Moesten de inkomsten voor de bouwvereniging zo hoog mogelijk zijn, het was zaak de uitgaven zoveel mogelijk te beperken. Werd de post voor noodzakelijke onderhoudskosten in een bepaald jaar erg hoog, dan besluit het bestuur het onderhoud over wat langer tijd te verdelen zodat de kosten minder voelbaar waren. Voorstellen voor extra voorzieningen of verbeteringen haalden zelden voldoende stemmen om doorgang te vinden! Toen de heer ter Kuile b.v. in 1880 voorstelde de bewoners van “Sebastopol” een klein tuintje te geven, waaraan erg behoefte was – en waardoor men ook hoopte makkelijker aan huurders te komen -, werd besloten deze zaak vooreerst nog te laten rusten daar de eigenaar van de grond ƒ 2 per el2 vroeg; het is er nooit van gekomen. Hetzelfde gebeurde met een plan in 1918 voor een eenvoudig badhuis. Zo is ook de betimmering van de daken van “De Krim” vele malen aan de orde geweest, maar nooit uitgevoerd. Al in 1867 had de gezondheidscommissie er op aangedrongen iets te doen aan het chronisch onderwater staan van de kelders in “Sebastopol”; toch heeft het van 15 januari 1868 tot 14 juli 1870 geduurd voor er besloten werd betonnen vloeren te laten storten. Het maken van deksels op de secreten duurde eveneens van 1865-1884; de deuren, die aan de secreten ontbraken, waren te duur; het maken van een zo broodnodige goot in de Heurne, direct na de bouw al gesteld op ƒ 62,20, gebeurt pas gedeeltelijk
|pag. 32|
in 1884; het plaatsen van de secreten in een ton, zoals in “Sebastopol” gebeurd was, was voor “De Krim” te duur; pas op 4 maart 1902 werd besloten iets aan de schoorstenen te doen; op 15 maart 1882 bleek dat de daken van “Sebastopol” gingen schuiven, meermalen ging een groepje commissarissen kijken, maar vele brieven van klagende bewoners waren nodig voor de metselaar er wat cement tussen voegde. Op 13 augustus klaagt “Hoog en Droog” dat men “zo slecht in de verf zit”; het antwoord luidt: “Ook “De Krim” en “Sebastopol” krijgen geen nieuwe verf.” De zo nodige afscheidingsmuren in “De Krim” worden niet gemaakt, slechts een laag muurtje. Regelmatig zijn er klachten over het slechte voegwerk; er komen geen vloeren in “De Krim”. Op 22 juni 1901 besluiten Van Heek en Stroink uit de vennootschap te treden omdat naar hun menig te weinig aan het onderhoud gedaan wordt. Jannink maakt aanmerking op het ontslaan van de tweede timmerman, terwijl er nog zoveel werk voor hem is.

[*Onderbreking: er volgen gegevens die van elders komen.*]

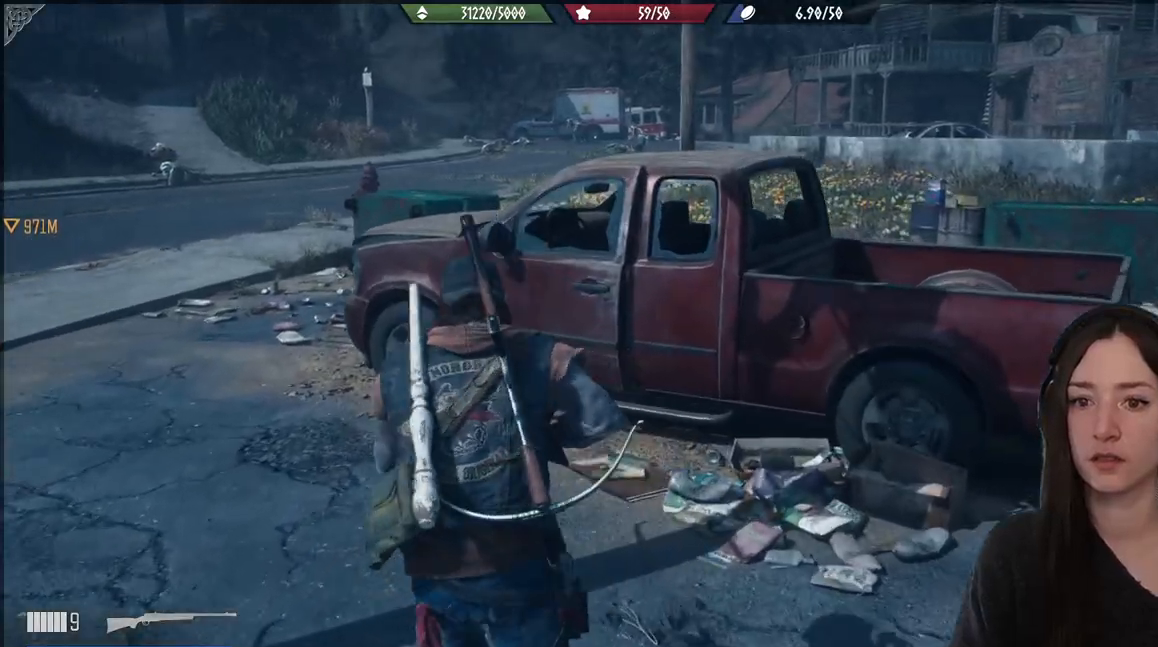
{"buttons": [], "left_stick": "center", "right_stick": "center", "events": [[50, "left_stick", "center"]]}
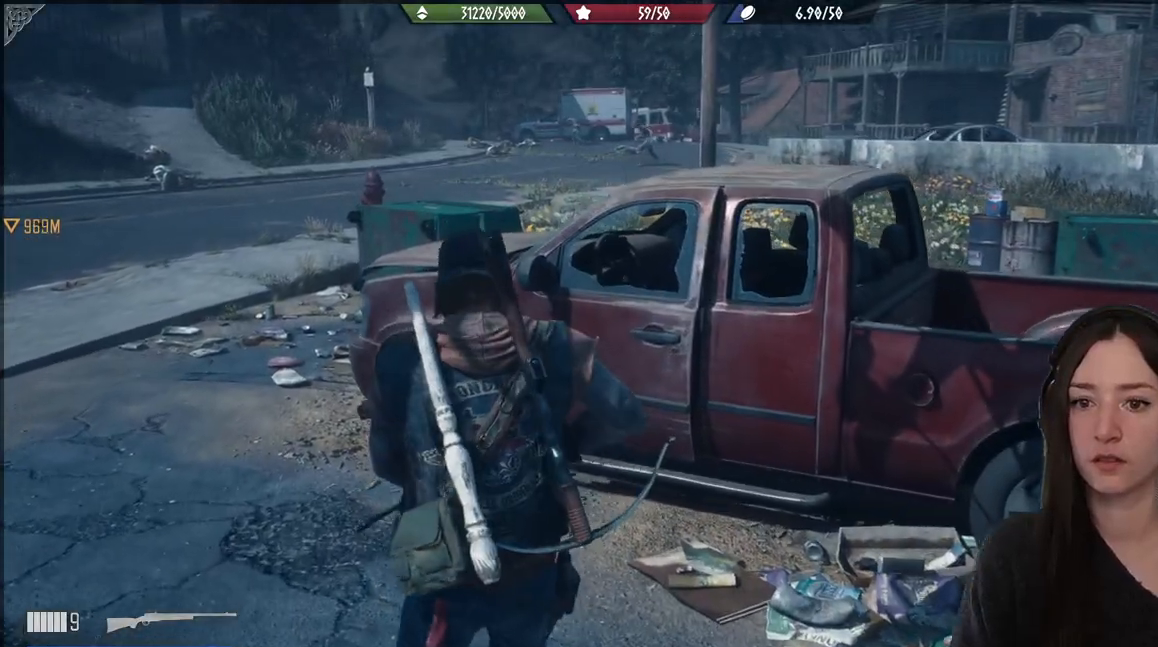
{"buttons": [], "left_stick": "center", "right_stick": "center", "events": []}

Conclusie: Het beleid van de “Enschedesche Bouwvereeniging” werd gekenmerkt door de negentiende-eeuws-liberaal-economische opvattingen van haar bestuursleden: zoveel mogelijk winst maken.
Er werd bezuinigd via de direkteur, die het daardoor erg moeilijk kreeg zijn werk naar behoren te doen; de onderhoudswerkzaamheden werden tot een minimum beperkt; zelfs indien zij uit hygiënisch oogpunt urgent waren, kostte het zeer veel moeite de portemonnaie te openen. Enige commissarissen werd dit te bar en zij traden af.
Ten gevolge van dit beleid zijn er in tijd van woningoverschot veel sociaal zwakken in Enschede komen wonen en hierdoor kreeg de bouwvereniging opnieuw de kans om geld dat een andere bestemming had moeten hebben, n.1. voor de armen van de stad Enschede, naar zich toe te laten vloeien door onder bedreiging van uitzetting huurvergoeding van de armbesturen te eisen en zelfs vergoeding van gerechtskosten. Unaniem werd deze gang van zaken verkieslijker geacht dan de behoeftigen onder “overheidszorg” te laten vallen.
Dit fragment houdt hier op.